Trend Micro Internet Security Pro 2009 fails at the most basic task of detecting and blocking malicious software. Not recommended.
Trend Micro Internet Security Pro 2009 fails badly at any security suite's most important task: identifying malware before it can attack your PC.Its dismal 69.3 percent detection rate was a full 20 percentage points behind the next worst competitor of the 2009 security suites.
In AV-Test.org's tests, which put each suite up against a huge array of bots, password stealers, and other malware, top performers tagged about 99 percent of the 654,914 samples - but Trend Micro Internet Security Pro 2009 let three out of every 10 pieces of malicious software go by untouched. That just doesn't cut it for security software.
Trend Micro Internet Security Pro 2009 likewise fell flat in heuristic tests using two-week-old signature files to simulate dealing with unknown threats, and at catching annoying adware. It was dead last in both categories.

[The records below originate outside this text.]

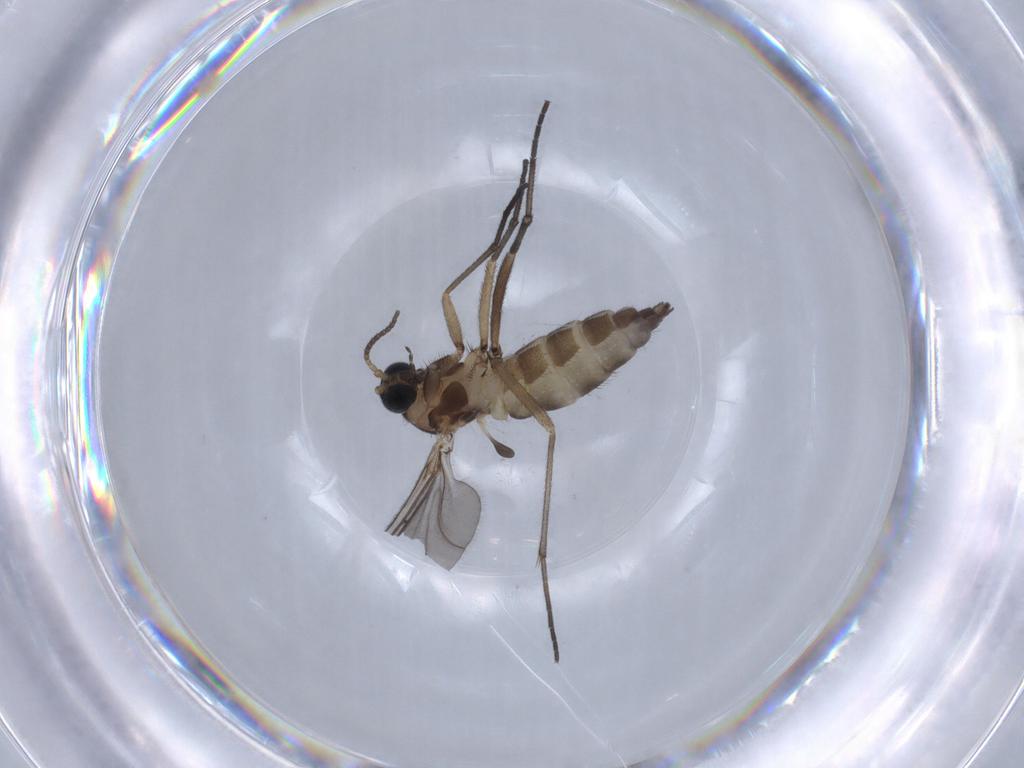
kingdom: Animalia
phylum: Arthropoda
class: Insecta
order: Diptera
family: Sciaridae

The company says that it emphasizes proactive protection that attempts to block threats before they can try installing malware (and before the suite would have to recognise it). Trend Micro Internet Security Pro 2009 uses its own web crawlers, download tests, and user reports to maintain a database of malicious websites, and will block those sites from loading on your PC. It's a valid approach - one that could well supplement scanning for malware on your PC - but it can't yet replace that core detection task.
Trend Micro Internet Security Pro 2009 did shine when tasked with cleaning up an existing infection. It removed all the files from nine out of 10 malware infections, a performance that only BitDefender matched. It was almost as good in dealing with Registry changes, placing second in that test.
Trend Micro Internet Security Pro 2009 offers a few interesting features, such as a scan for missing Windows patches that assigns a risk level for each one. You'll also get a useful Wi-Fi advisor button in a browser toolbar that can warn you if your wireless network lacks encryption - a smart tool placed in a good location.
Trend Micro Internet Security Pro 2009 also did well with its user interface, and clearly took time to provide good descriptions for features and options. Right away we noticed the use of plain English throughout the program.
But the company went too far with its desire to simplify, as we saw no pop-ups or warnings when it blocked our attempted Zango-adware download. We had to dig into the program logs to find out what was going on. It's good to help people make informed decisions to protect their computer, but it's also important to at least give users an idea that something we just tried to do was potentially harmful.
Without an alert, a user might think that their browser simply had a problem, and they might then try installing the dangerous software through another browser - or even worse, on another PC. You can change the default setting to display warnings when your PC encounters viruses or spyware, but you shouldn't have to.